Combien de modèles avez vous créé ?
1090 silhouettes, soit 90 modèles pour habiller 300 personnes.
Quel est le point commun avec la conception de lignes de sacs ?
Le sourcing de matières er l’idée du sur-mesure.
Cette notion du sur-mesure est très importante pour vous. Elle est un des piliers de votre philosophie de marque ?
Sans vouloir sembler présomptueux et toutes proportions gardées, j’ai une démarche qui ressemble à Alaïa. Sculpter et produire en petites quantités. Se démarquer de la fast fashion et du rythme des collections.
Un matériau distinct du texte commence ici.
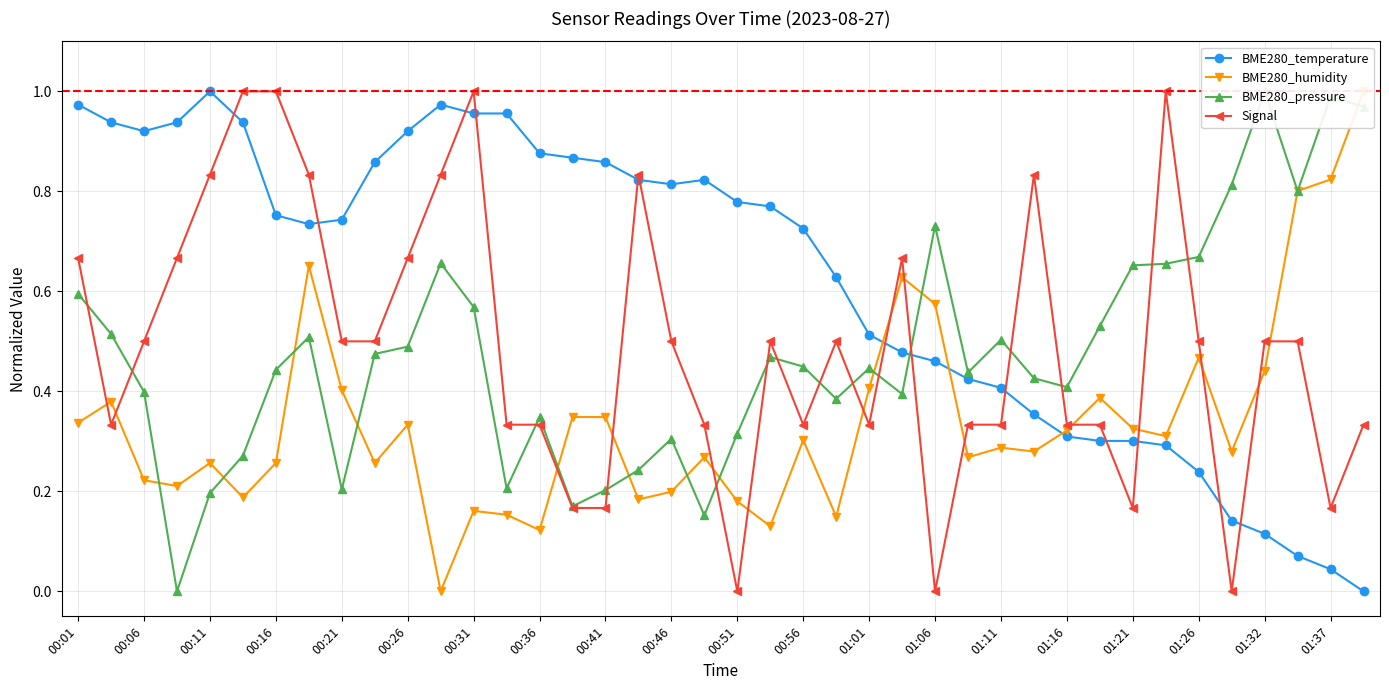

The Signal series shows 0.4 at 00:31. True or false?

False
C’est un exemple qui me guide. Je suis d’ailleurs en train de réduire la production pour me concentrer sur des pièces uniques. Des commandes spéciales qui nécessitent de l’écoute. L’échange avec la cliente pendant ces rendez-vous me permet de progresser, d’avoir des idées nouvelles, de sortir de nos schémas culturels. De me lancer des défis !
Par exemple ?
Un sac que je vais orner de diamants incrustés dans le bois précieux.
Finalement, êtes-vous plutôt un designer ou un créateur ?
Je dirai que je suis un créatif ! J’émets des idées et leur donner corps. Je suis un amoureux de la création au sens large. Je travaille étroitement avec des artisans qui m’aident à façonner mon projet. Je vais deux fois par semaine dans mes ateliers, l’un en Aveyron, l’autre en Italie. Ce que j’aime, c’est la combinaison de l’artisanat et de la haute technologie qui permet de tenter les choses les plus folles. Par exemple de compresser de la corne de vache ou des coquilles d’huitres. Je suis un peu un chercheur de matière !
Quel serait l’ultime défi ?
De travailler les matières lourdes et rigides, comme le marbre, la roche ou le béton.
Quels sont vos projets ?
J’aimerai faire une ligne de meuble et de PAP. En fait, j’ai envie de construire une marque à l’envers – en partant des sacs pour aller aux chaussures puis aux vêtements. L’accessoire construira le vêtement. Je commence à dessiner cette ligne avec, toujours, cette idée du service sur-mesure.
Votre plus grande qualité ?
L’opiniâtreté, ma détermination à tout réaliser. J’ai le travail comme valeur.